Les ressorts du roman noir sont du reste bien présents dans "Le fils des brûlés". L'action s'avère mystérieuse, l'enquête d'autant plus difficile que les gens du cru se montrent aussi peu bavards que possible au sujet du passé inavouable de leur cité. Il y a aussi, bien sûr, la présence d'un "fantôme", correspondant mystérieux d'Oscar Bellem, qui va le remettre sur la piste du meurtre des Foubert. C'est cependant la religion catholique que l'auteur utilise comme pivot pour basculer vers le fantastique. Un personnage ouvre la porte de cet élément: le frère Mathieu, curé mal embouché qui cache quelque chose... ou quelqu'un. Est-ce un sorcier? Un suppôt de Satan?
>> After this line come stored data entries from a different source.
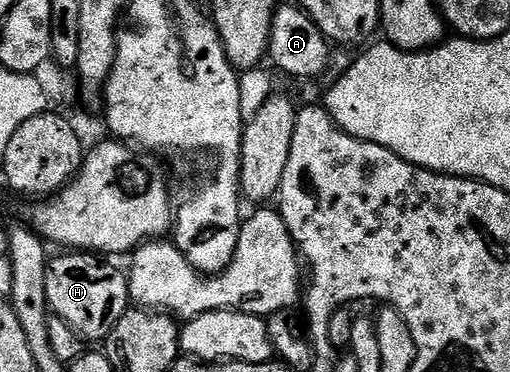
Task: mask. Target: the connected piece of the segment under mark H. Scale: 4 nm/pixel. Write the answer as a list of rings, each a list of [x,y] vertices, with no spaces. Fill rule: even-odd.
[[[68,251],[65,257],[53,256],[46,271],[46,299],[49,310],[74,327],[85,342],[103,342],[130,308],[125,270],[115,269],[111,260],[91,251]]]

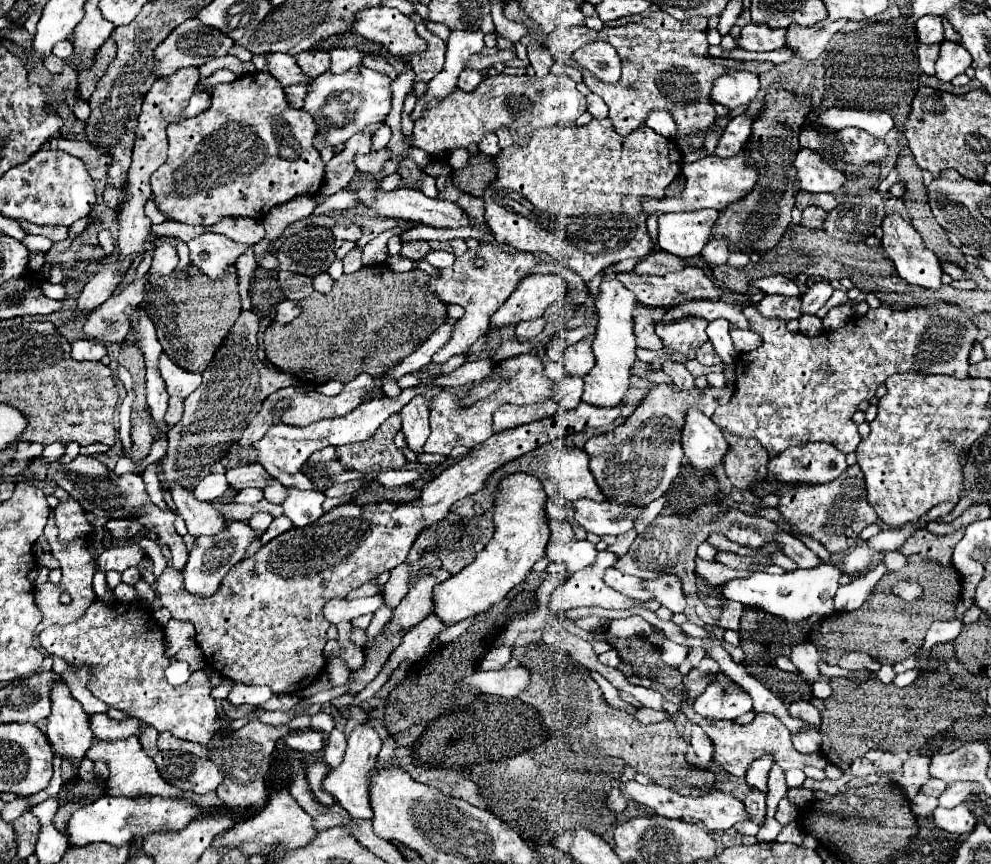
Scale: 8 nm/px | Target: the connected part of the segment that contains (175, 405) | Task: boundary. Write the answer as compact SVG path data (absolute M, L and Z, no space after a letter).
M170 397L170 401L168 401L168 411L166 411L166 415L164 415L164 421L166 421L168 425L176 425L176 423L180 421L180 417L182 417L182 399Z

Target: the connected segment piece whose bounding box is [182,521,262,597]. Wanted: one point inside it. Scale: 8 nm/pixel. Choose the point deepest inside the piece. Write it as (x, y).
(211, 558)

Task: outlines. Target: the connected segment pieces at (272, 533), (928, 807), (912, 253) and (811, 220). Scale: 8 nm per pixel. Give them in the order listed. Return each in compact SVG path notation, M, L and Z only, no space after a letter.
M276 517L276 519L272 521L272 525L268 527L268 531L260 537L260 541L262 541L262 545L266 545L266 543L268 543L268 541L272 541L274 537L278 537L278 535L282 535L282 533L290 531L290 529L292 529L290 519L286 519L286 517Z
M922 793L917 794L910 803L916 817L928 817L938 807L938 799Z
M888 215L882 221L882 229L884 229L884 237L882 237L882 247L888 253L888 257L892 259L892 263L896 265L898 275L912 285L918 285L922 289L930 289L930 291L938 291L942 285L942 269L938 267L938 257L926 249L922 237L918 235L918 231L910 225L910 221L902 219L900 215Z
M806 207L802 225L808 227L808 229L824 229L822 227L824 219L826 219L826 211L824 209L820 209L820 207Z

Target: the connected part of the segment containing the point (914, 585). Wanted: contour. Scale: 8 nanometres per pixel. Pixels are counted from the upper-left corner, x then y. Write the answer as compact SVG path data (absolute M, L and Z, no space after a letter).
M898 581L892 587L892 593L904 601L914 601L922 597L922 585L918 581Z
Certains événements se déroulent entre les croix du cimetière. Et pour ne rien enlever, les croix se multiplient, avec leur cortège de symboliques. Enfin, si c'est à l'église, parmi les crucifix et les prie-Dieu, que se situe le meilleur du dénouement, ce n'est pas un hasard non plus.
Et que penser de l'apparition récurrente d'un corbeau lorsqu'il est question d'Antoine Foubert, le fils interné? Il est intéressant de noter qu'en la matière, l'auteur comprend parfaitement le double sens du terme: si Antoine Foubert est régulièrement mis en présence d'un volatile, Oscar Bellem doit faire face à un corbeau du genre qui lance des appels téléphoniques et des messages électroniques anonymes. Un corbeau fantomatique, si l'on ose dire: Bellem ne connaîtra pas le visage de "son" corbeau avant la fin de l'histoire.
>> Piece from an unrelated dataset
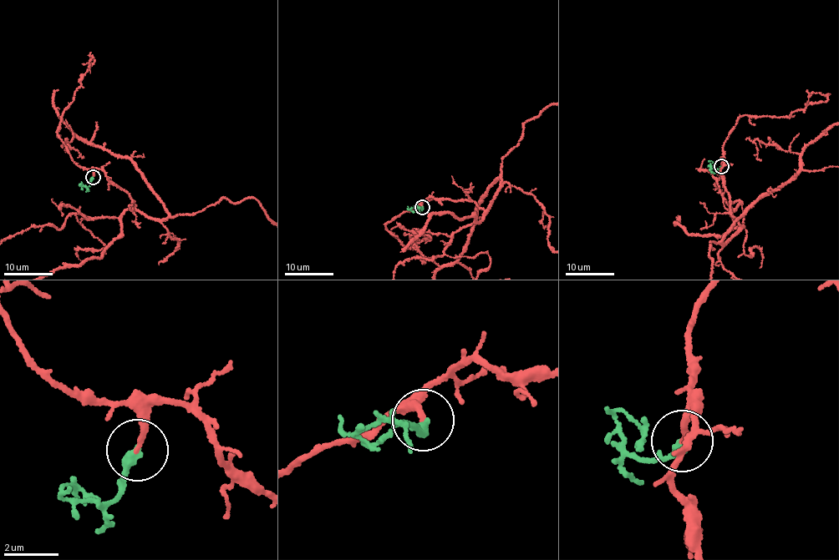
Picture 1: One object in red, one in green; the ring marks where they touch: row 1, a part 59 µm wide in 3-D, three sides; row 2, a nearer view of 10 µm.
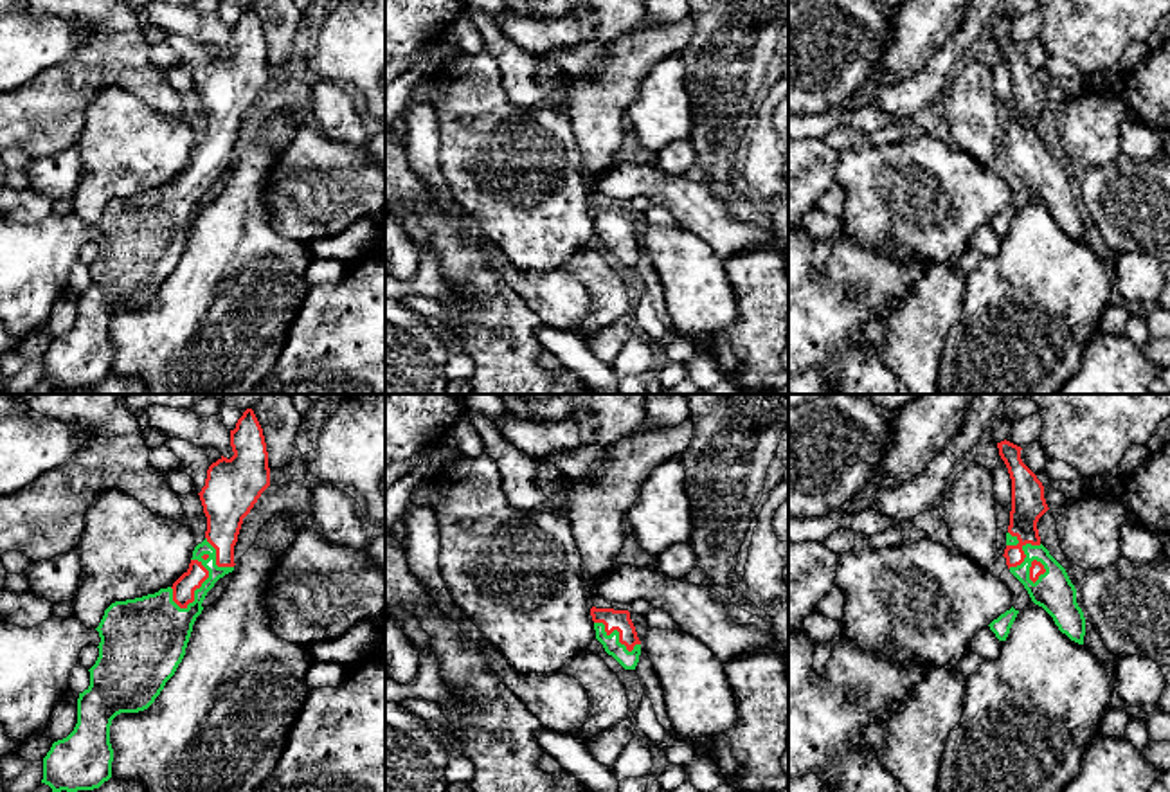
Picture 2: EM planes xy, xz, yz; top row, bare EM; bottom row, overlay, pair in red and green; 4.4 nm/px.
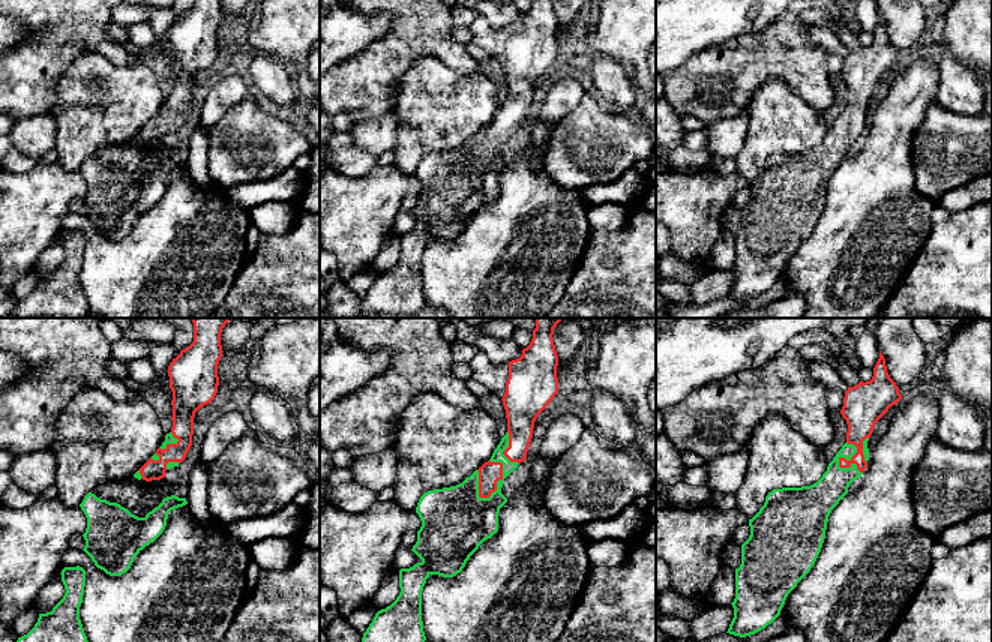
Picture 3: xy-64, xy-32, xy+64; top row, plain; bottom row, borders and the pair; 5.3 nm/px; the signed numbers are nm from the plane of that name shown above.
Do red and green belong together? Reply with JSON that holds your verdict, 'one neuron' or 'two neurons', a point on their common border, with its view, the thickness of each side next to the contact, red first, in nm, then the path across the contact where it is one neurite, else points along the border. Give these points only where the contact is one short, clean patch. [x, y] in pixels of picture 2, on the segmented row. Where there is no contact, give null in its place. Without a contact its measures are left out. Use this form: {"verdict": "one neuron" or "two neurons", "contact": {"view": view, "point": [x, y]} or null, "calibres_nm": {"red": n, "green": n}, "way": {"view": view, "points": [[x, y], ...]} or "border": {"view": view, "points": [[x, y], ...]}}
{"verdict": "one neuron", "contact": {"view": "xy", "point": [202, 582]}, "calibres_nm": {"red": 100, "green": 200}}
Par-delà les corbeaux, l'alcool exacerbe ici la duplicité du sens de nombreux symboles - et l'on ne se gêne pas de vider son verre. La bière descend certes toute seule; mais il y aussi, page après page, le souvenir de ces gnôles régionales si fortes qu'il est imprudent d'en boire plus qu'un verre. L'auteur joue ici avec force sur les visions inédites que l'esprit de vin peut apporter à ses personnages - une manière comme une autre de dépeindre l'accès à une réalité autre, à des sens cachés ou (im)probables.
Construit selon une structure proposant deux histoires en parallèle, le récit livre rapidement le nom de l'assassin des parents Foubert. dès lors, l'intérêt du "Fils des brûlés" réside davantage dans la manière, adroite et fine en l'occurrence, dont les deux histoires d'homicide présentées (celle des Foubert, celle de Cécilia, sans lien a priori) vont se rapprocher l'une de l'autre. On l'a compris: cela est mené avec beaucoup d'habileté, dans des ambiances nocturnes, pour ne pas dire fuligineuses, encore soulignées par l'inquiétude que peut susciter, pour certains, la lecture de légendes issues de la province profonde.
Laurent Brard, Le Fils des brûlés, Paris, Plon, 2010.
Roman lu dans le cadre d'un partenariat entre Livraddict et les éditions Plon, que je remercie ici.